Fistful of Mercy, the new band consisting of Dhani Harrison (George’s son), Grammy-winning pop star Ben Harper and singer-songwriter Joseph Arthur, is coming to The Showbox in Seattle November 9th. The show sold out quickly, but to compensate, I did pre-order the CD and received a signed poster! I’m still hoping more tickets are released before the show date. Listening to their debut album, As I Call You Down, I realized, as a Beatlemaniac, it was going to be impossible to write an objective review. The songs and harmonies of Dhani, Ben and Joseph sound so similar to some of my favorite Beatles tunes. Their voices flow and blend together so naturally. The harmonies are not crisp, but relaxed, untidy (perhaps Beatlesque?), and feature R&B overtones. George Harrison was my favorite Beatle, and Dhani Harrison is without a doubt his father’s son. Dhani’s clear, high voice emulates George’s, just as he did on Georges’ posthumously produced album Brainwashed. Even the pictures of Dhani on the album’s cover and liner notes made me do a double-take, forgetting for a split second that these are pictures of the son, not the father.
The boys keep things simple with accompanying instruments stripped down to the bare essentials: all three on acoustic guitar, Dhani and Joseph on bass and keys, and subdued drum beats performed by Jim Keltner. The occasional stringed instrument shows up throughout the album, including Jessy Greene’s violin, and stand-up bass played by Sheldon Gomberg on the eponymous track. The musicians’ soulful voices shine through the instrumentation, with the exception of “30 Bones,” being a romantic instrumental number.
The album has a somber, melancholy tone, and a slow tempo throughout, with songs of lost love, sin, redemption, restoration, and love found again. The first song, “In Vain or True” shows off Fistful’s Beatlesque harmonies, which slowly crescendo and slide back down again. “Father’s Son” is a playful, bluesy revival tune of low-down dirty sin, and I can’t help but clap along and smile whenever I hear it. George is reincarnated through his son as he starts the song: “My father, he done told me / To never ever hurt no one / But now I’m sick and mad and I’ve been caught red handed / Hell, I’m still my father’s son.” Mid-way through the song is my favorite verse, and a nod to The Beatles: “Well I sleep with one eye open / I weep with both eyes closed / Time is coming down on me / And tomorrow never knows.”

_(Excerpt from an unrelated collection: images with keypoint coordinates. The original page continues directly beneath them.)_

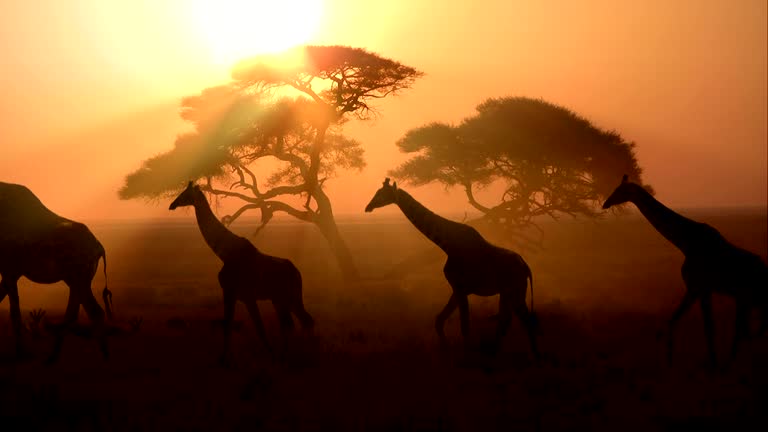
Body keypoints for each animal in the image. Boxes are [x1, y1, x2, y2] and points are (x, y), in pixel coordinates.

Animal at [0, 181, 113, 362]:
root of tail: (99, 247)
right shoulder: (11, 271)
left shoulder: (9, 269)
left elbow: (14, 312)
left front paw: (21, 354)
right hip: (76, 279)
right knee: (81, 311)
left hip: (78, 277)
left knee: (87, 311)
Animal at [170, 180, 314, 364]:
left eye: (185, 194)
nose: (172, 205)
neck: (225, 253)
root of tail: (297, 272)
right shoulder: (235, 295)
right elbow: (230, 324)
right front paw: (225, 358)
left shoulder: (241, 294)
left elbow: (256, 328)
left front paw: (268, 356)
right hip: (281, 298)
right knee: (295, 322)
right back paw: (291, 355)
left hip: (288, 296)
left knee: (301, 322)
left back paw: (300, 355)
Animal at [364, 177, 536, 360]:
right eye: (377, 192)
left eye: (382, 193)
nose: (368, 207)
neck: (447, 244)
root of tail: (526, 267)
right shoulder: (457, 289)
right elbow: (439, 320)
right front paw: (447, 349)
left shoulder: (461, 288)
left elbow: (464, 327)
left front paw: (465, 356)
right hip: (508, 292)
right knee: (508, 320)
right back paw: (497, 353)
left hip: (516, 291)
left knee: (523, 320)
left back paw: (530, 356)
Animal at [604, 174, 764, 366]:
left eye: (620, 190)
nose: (605, 203)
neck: (685, 242)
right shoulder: (694, 289)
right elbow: (675, 320)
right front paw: (669, 358)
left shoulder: (701, 288)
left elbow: (708, 327)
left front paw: (713, 363)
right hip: (746, 300)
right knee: (748, 330)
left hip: (749, 298)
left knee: (747, 330)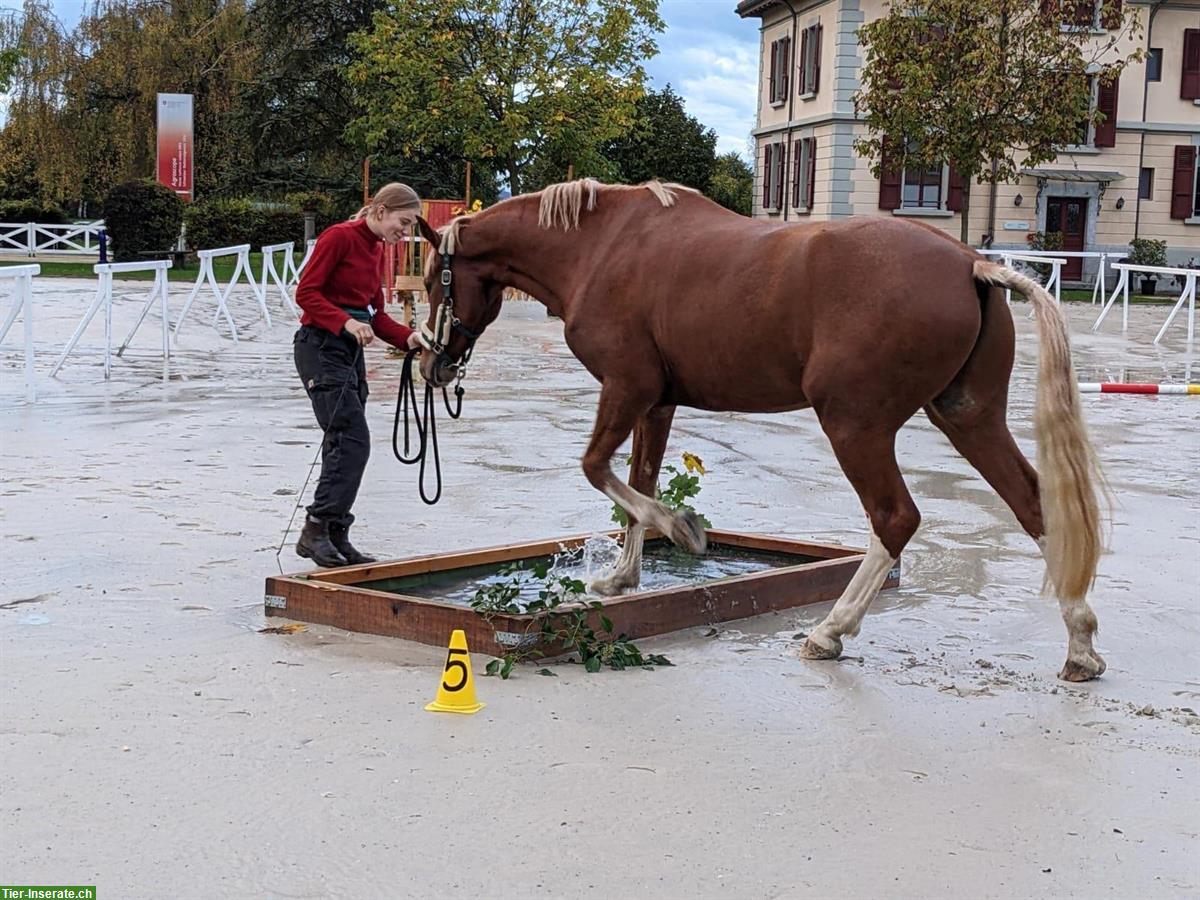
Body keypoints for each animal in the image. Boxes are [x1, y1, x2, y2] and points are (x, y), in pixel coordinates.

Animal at [415, 177, 1104, 681]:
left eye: (430, 279)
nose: (431, 362)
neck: (601, 246)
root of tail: (971, 264)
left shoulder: (625, 388)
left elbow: (599, 470)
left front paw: (683, 529)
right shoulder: (656, 404)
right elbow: (637, 480)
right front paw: (624, 576)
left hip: (855, 425)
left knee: (895, 518)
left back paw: (830, 632)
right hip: (968, 417)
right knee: (1033, 505)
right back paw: (1080, 644)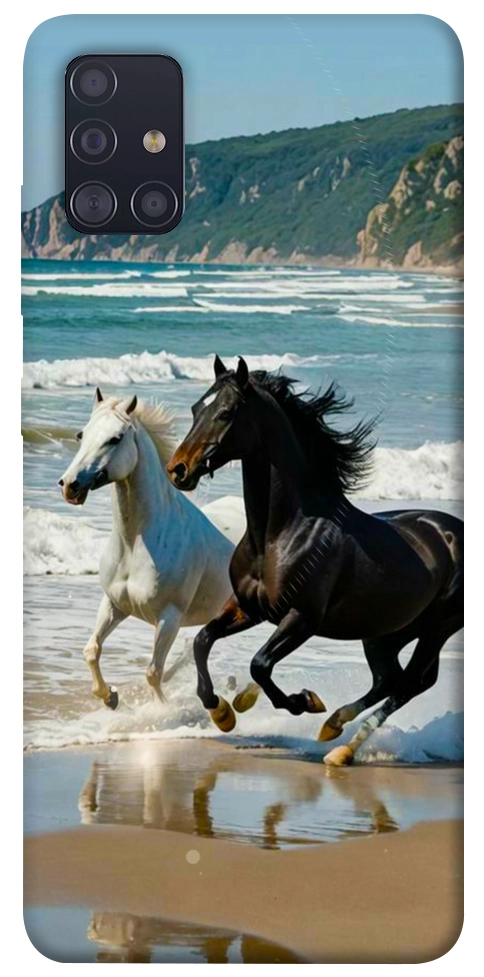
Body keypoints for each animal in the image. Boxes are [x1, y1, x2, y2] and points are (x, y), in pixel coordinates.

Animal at [59, 388, 234, 709]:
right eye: (81, 434)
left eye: (115, 438)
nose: (70, 485)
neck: (135, 544)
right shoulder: (114, 604)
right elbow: (91, 650)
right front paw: (110, 697)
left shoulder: (169, 618)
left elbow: (153, 672)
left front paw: (161, 711)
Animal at [166, 356, 463, 765]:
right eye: (197, 408)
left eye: (225, 412)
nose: (177, 469)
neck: (280, 534)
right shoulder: (248, 608)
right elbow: (202, 640)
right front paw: (223, 711)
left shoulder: (302, 618)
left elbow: (260, 664)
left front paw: (302, 701)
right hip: (386, 632)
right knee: (390, 679)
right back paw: (334, 728)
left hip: (437, 628)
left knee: (410, 683)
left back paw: (341, 746)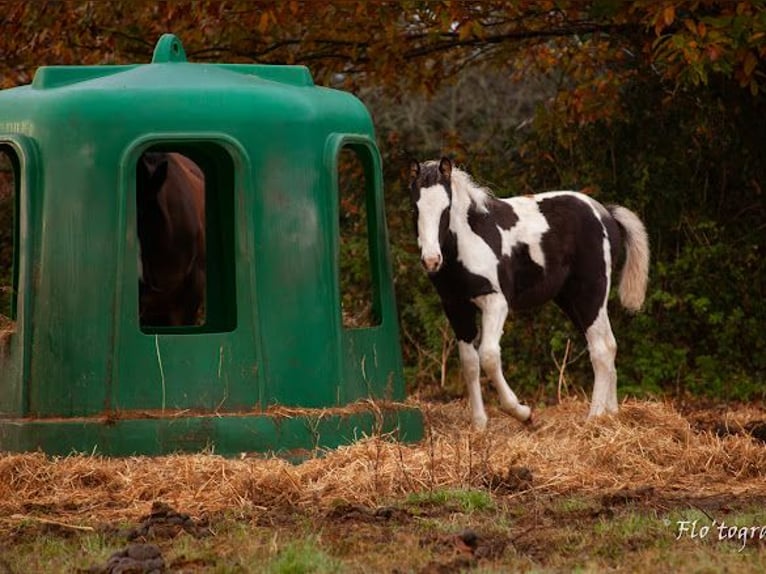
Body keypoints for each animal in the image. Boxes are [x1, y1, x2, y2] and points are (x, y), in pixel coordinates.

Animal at [412, 158, 652, 432]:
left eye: (446, 208)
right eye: (416, 208)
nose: (431, 260)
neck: (469, 240)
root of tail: (606, 214)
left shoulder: (496, 302)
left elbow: (489, 356)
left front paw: (523, 413)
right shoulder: (456, 308)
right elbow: (470, 363)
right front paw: (480, 425)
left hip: (591, 293)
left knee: (601, 350)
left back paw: (593, 418)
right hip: (570, 300)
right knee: (609, 344)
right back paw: (610, 416)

Most of the pictures of Fistful of Mercy, like the album’s songs, are dark and somber. Several are images of them intently working in the studio, with looks of hard concentration on their faces. Two of the pictures, though, are candid color shots of them with smiling eyes, mouths open with laughter, taken somewhere away from the studio. Work and play, work and play…I would have preferred more play.